Try it
Please copy the data exactly as it stands, minus the images.

Data provided section start

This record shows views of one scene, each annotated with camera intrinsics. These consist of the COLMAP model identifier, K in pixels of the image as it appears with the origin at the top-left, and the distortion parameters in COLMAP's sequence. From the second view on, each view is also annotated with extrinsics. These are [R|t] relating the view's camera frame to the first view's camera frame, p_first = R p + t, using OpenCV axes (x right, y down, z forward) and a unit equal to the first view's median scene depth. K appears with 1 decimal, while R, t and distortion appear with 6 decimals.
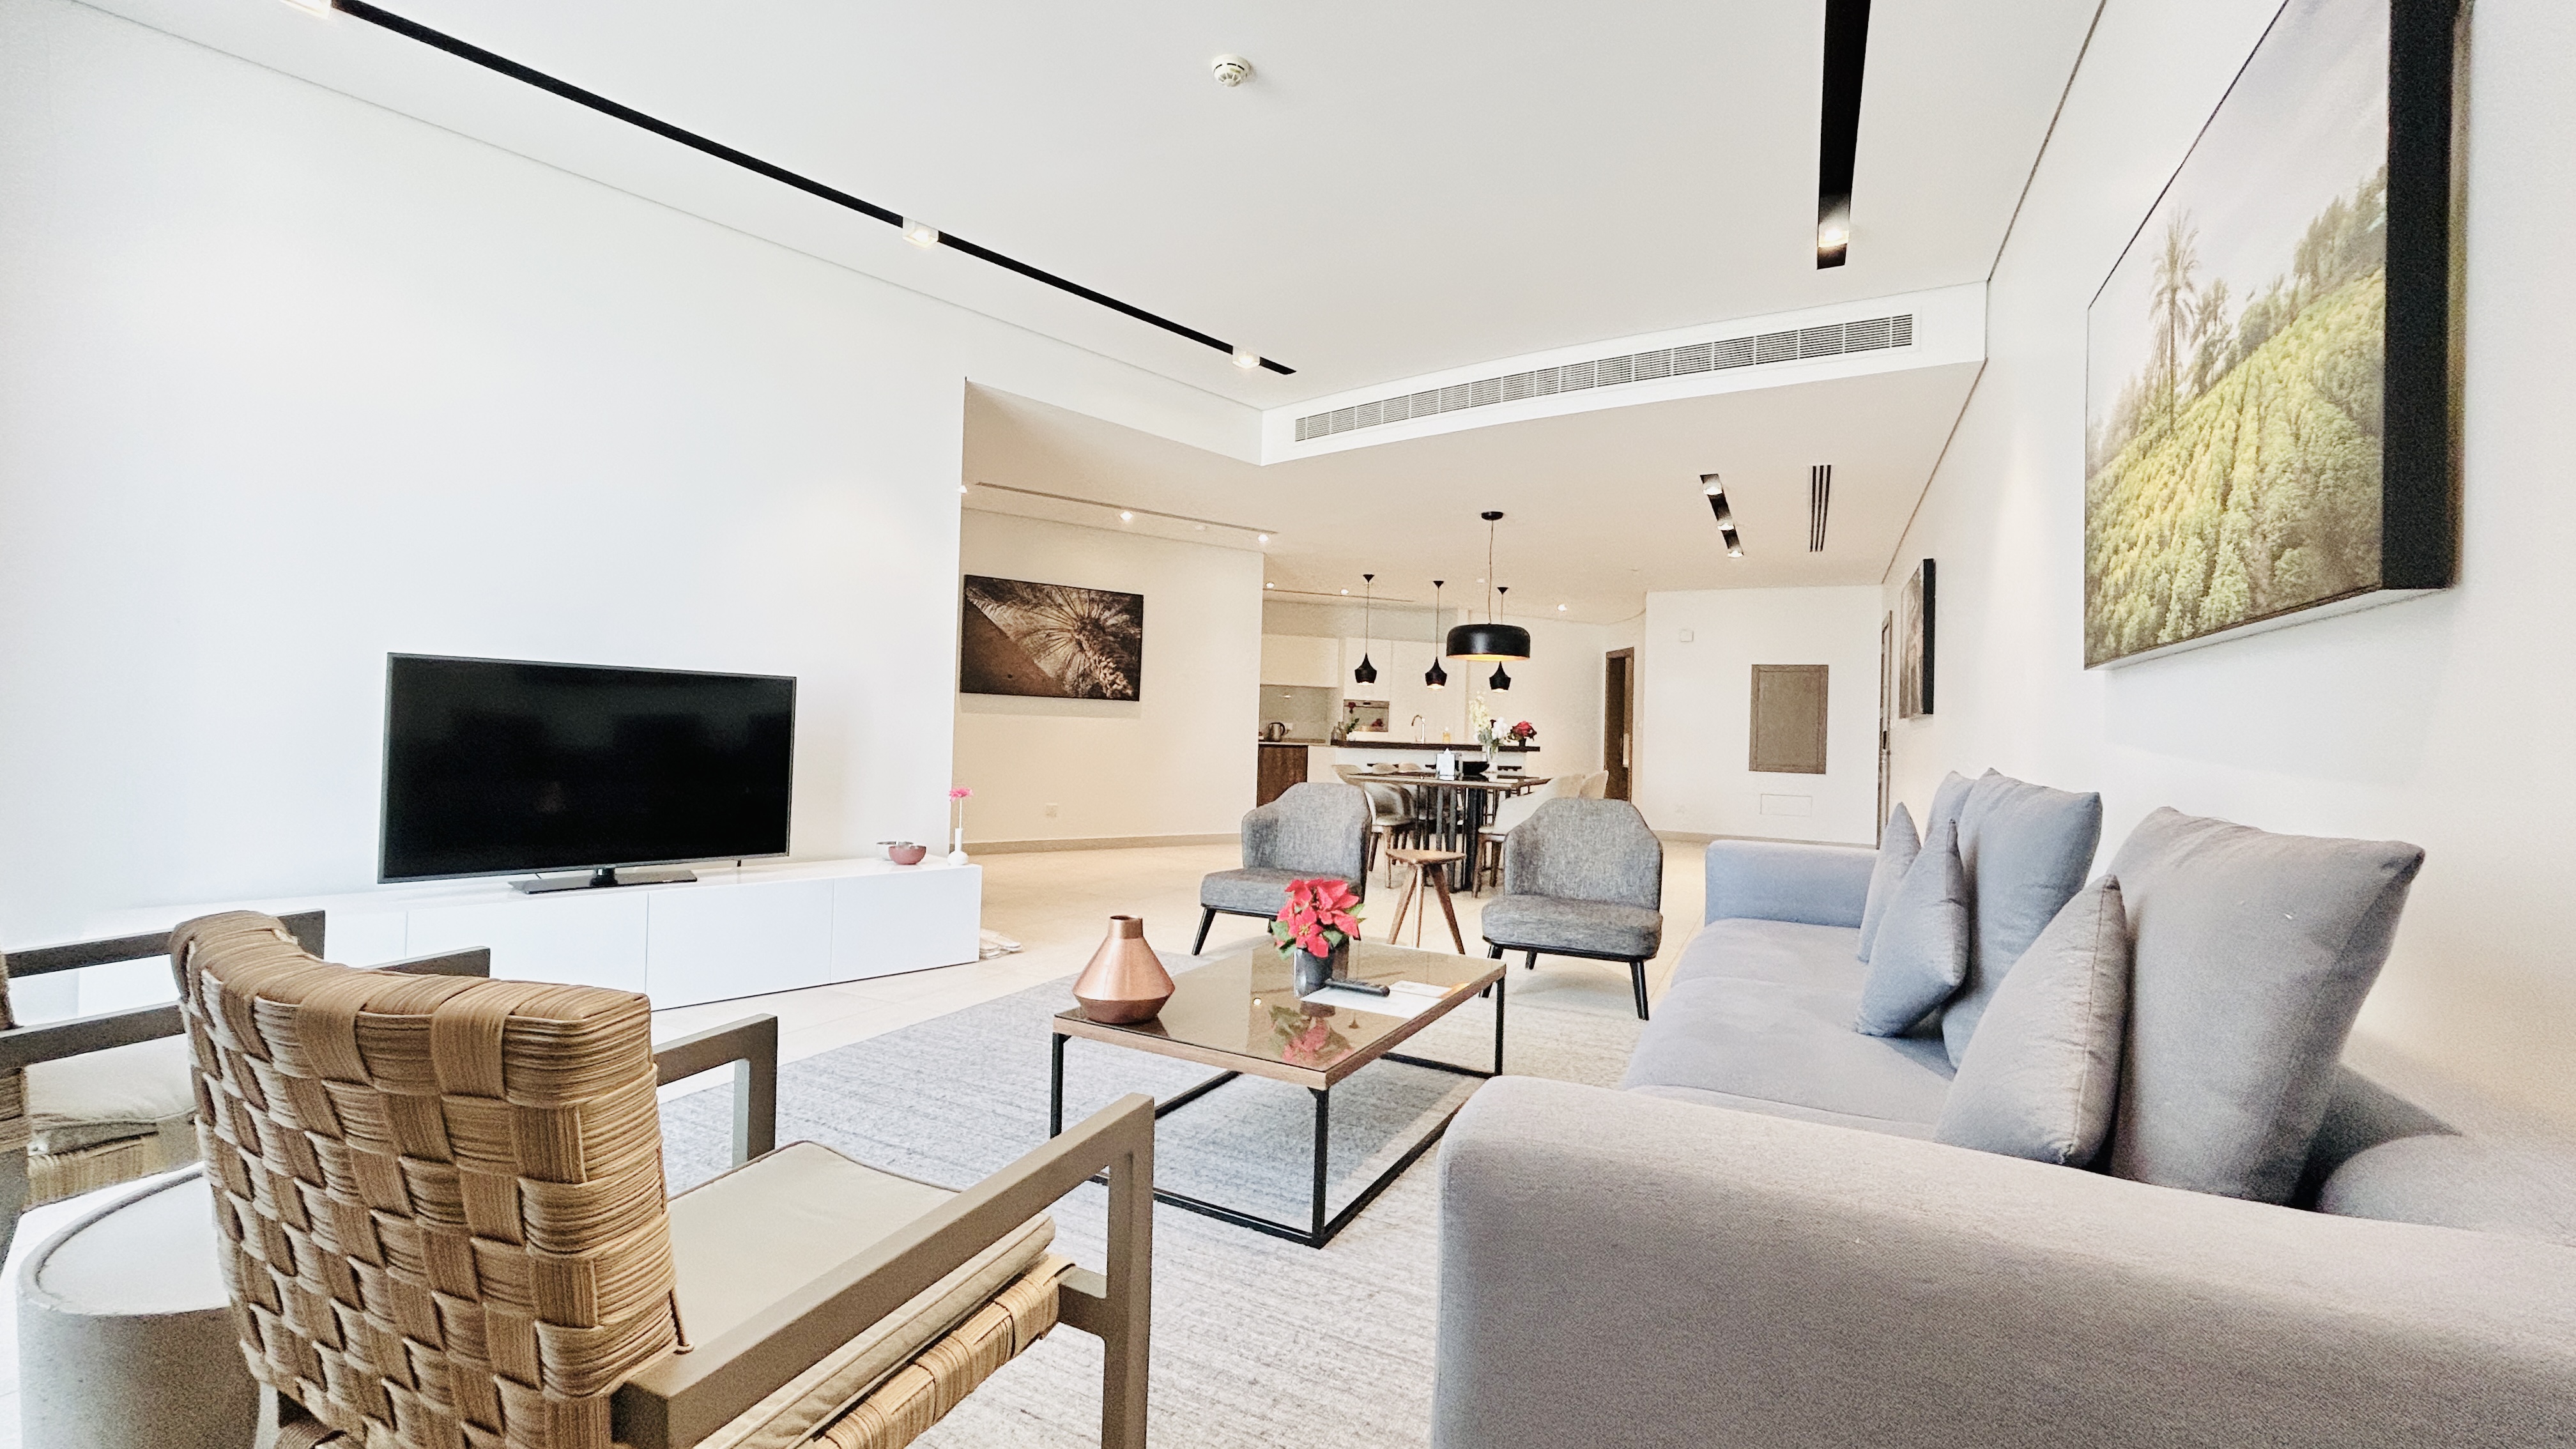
lens RADIAL K [[1039.5, 0, 1271.6], [0, 1039.5, 726.5], [0, 0, 1]] dist [0.010463, 0.000097]
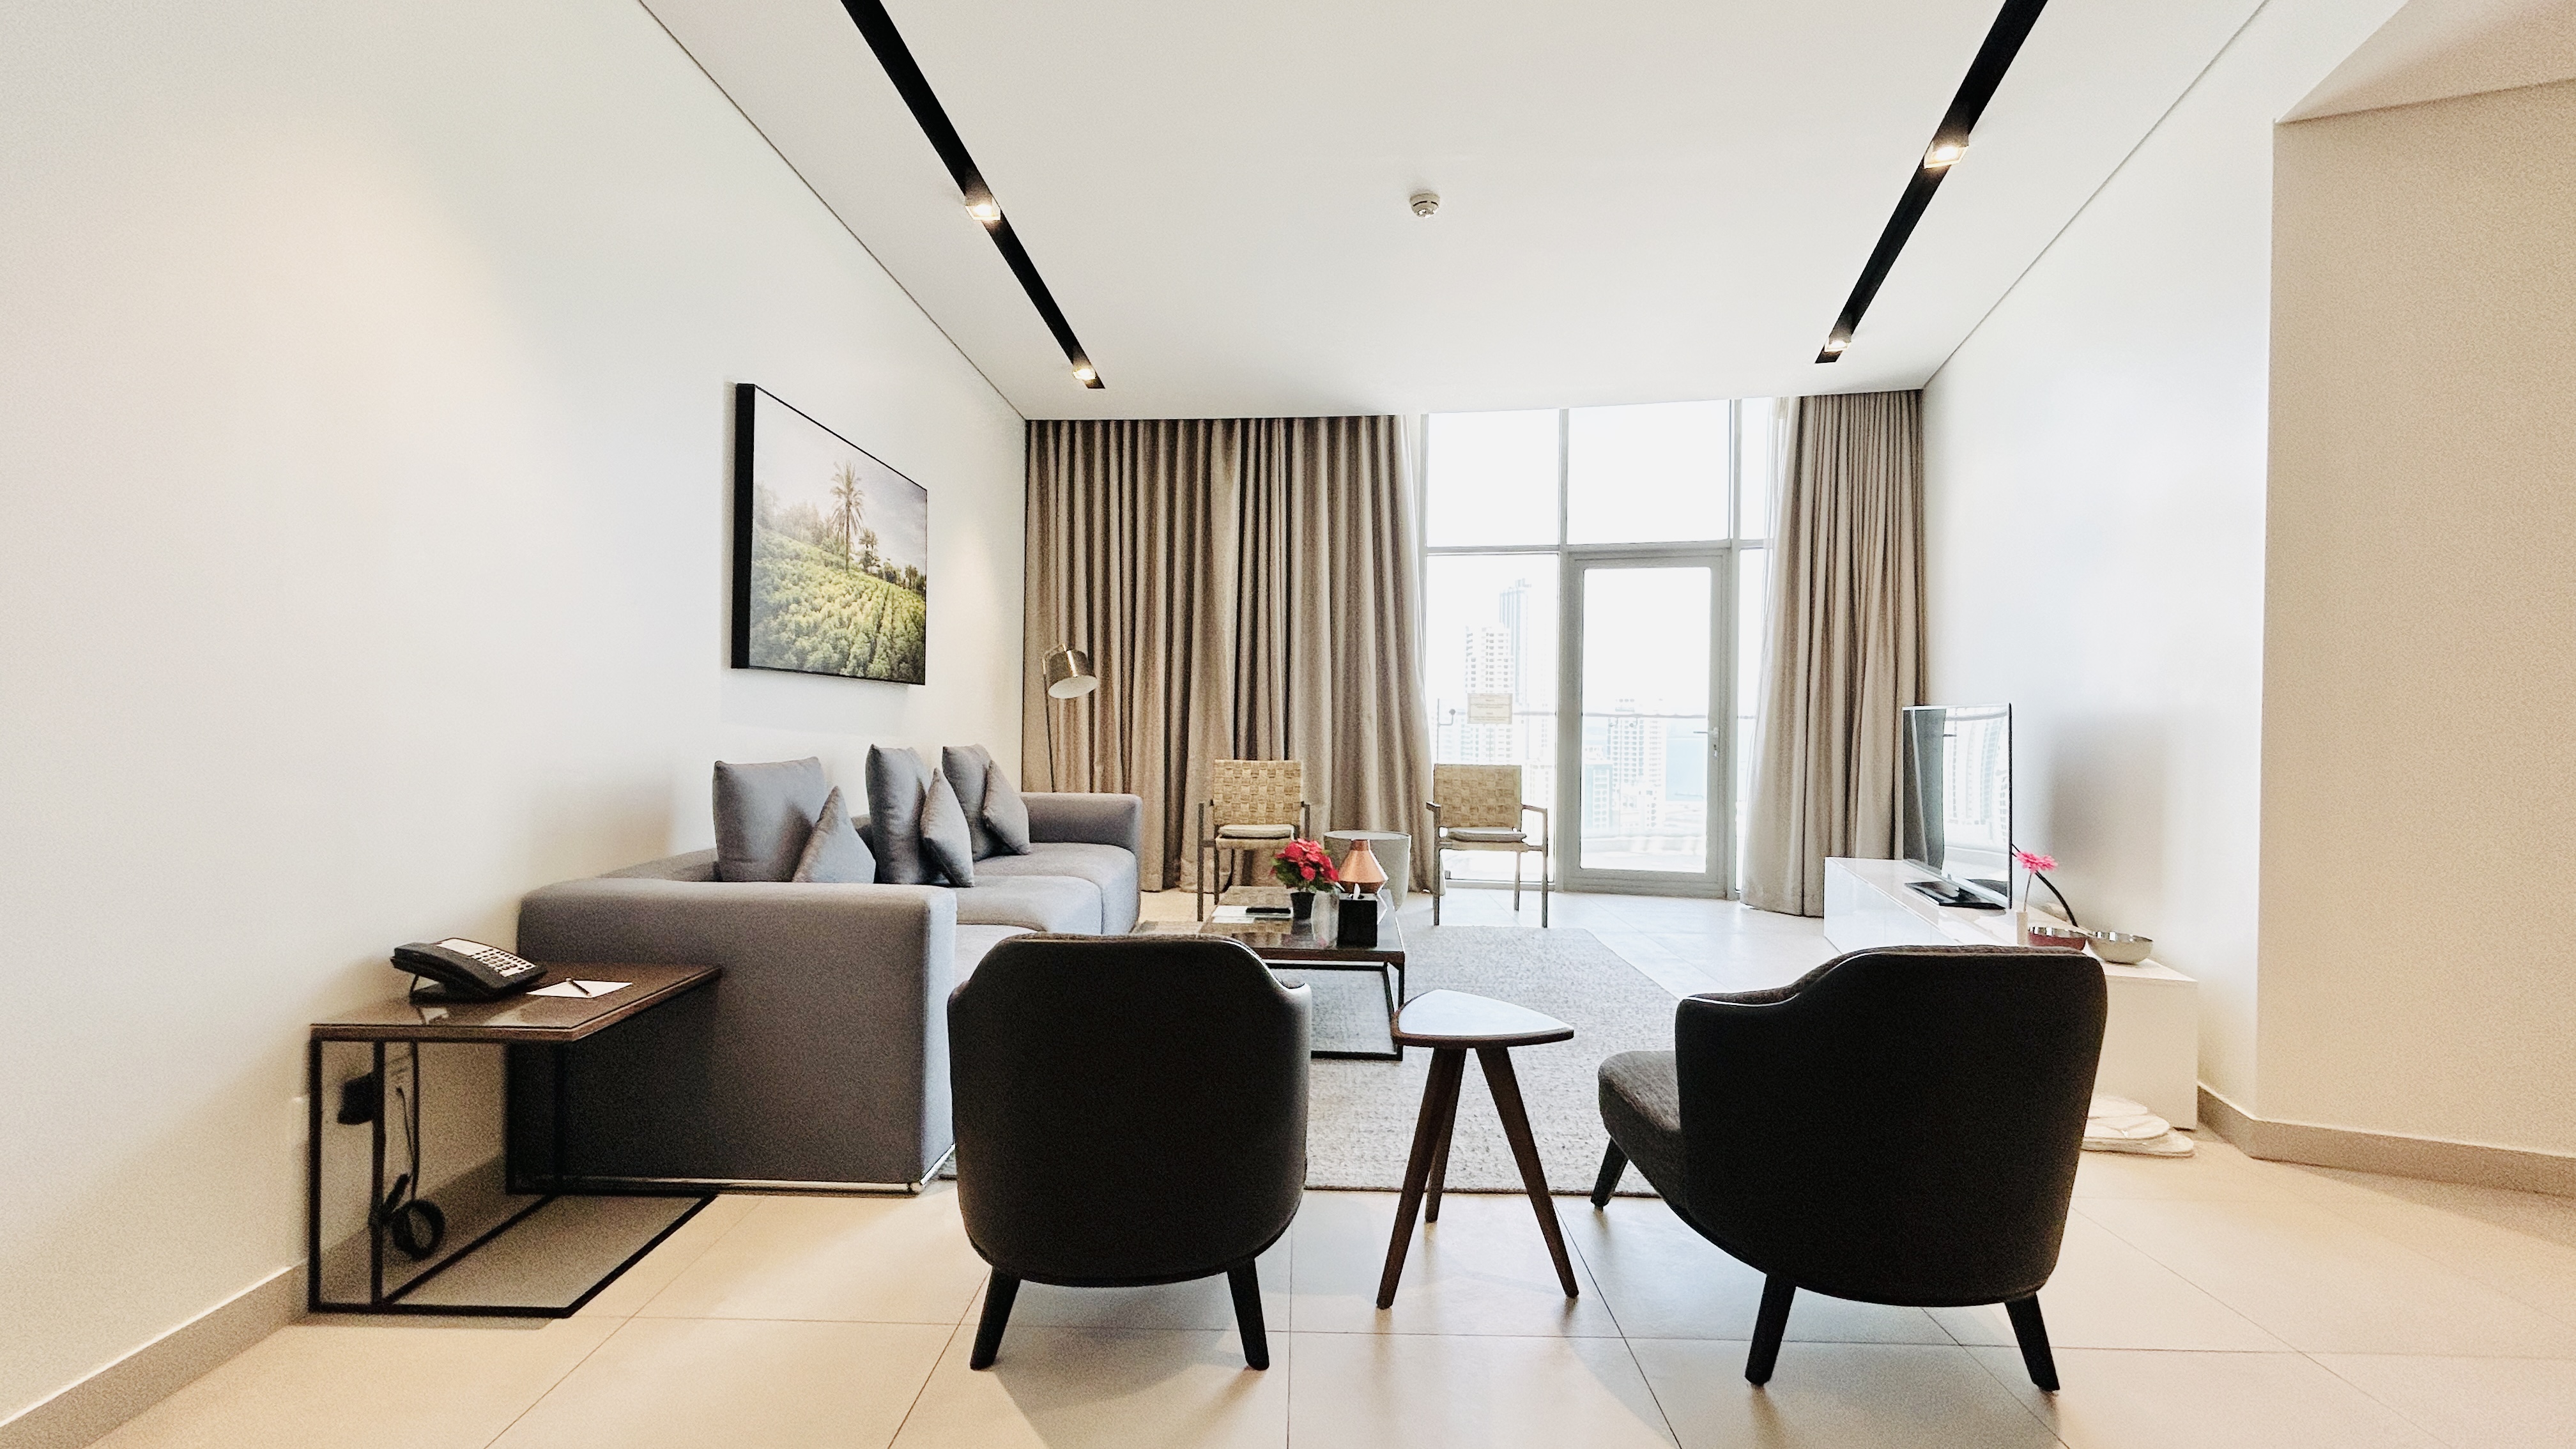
lens RADIAL K [[1039.5, 0, 1311.1], [0, 1039.5, 737.4], [0, 0, 1]] dist [0.010463, 0.000097]
pose [[-0.891617, -0.022565, -0.452228, 0.981987], [-0.019641, 0.999745, -0.011161, 0.028273], [0.452364, -0.001069, -0.891833, 3.078991]]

Data provided section end

Answer box
This record shows views of one scene, each annotated with camera intrinsics. These consist of the COLMAP model identifier, K in pixels of the image as it appears with the origin at the top-left, and the distortion parameters in COLMAP's sequence. From the second view on, each view is also annotated with extrinsics. These are [R|t] relating the view's camera frame to the first view's camera frame, p_first = R p + t, using OpenCV axes (x right, y down, z forward) and a unit equal to the first view's median scene depth. K appears with 1 decimal, while R, t and distortion appear with 6 decimals.
lens RADIAL K [[1039.5, 0, 1271.6], [0, 1039.5, 726.5], [0, 0, 1]] dist [0.010463, 0.000097]
lens RADIAL K [[1039.5, 0, 1311.1], [0, 1039.5, 737.4], [0, 0, 1]] dist [0.010463, 0.000097]
pose [[-0.891617, -0.022565, -0.452228, 0.981987], [-0.019641, 0.999745, -0.011161, 0.028273], [0.452364, -0.001069, -0.891833, 3.078991]]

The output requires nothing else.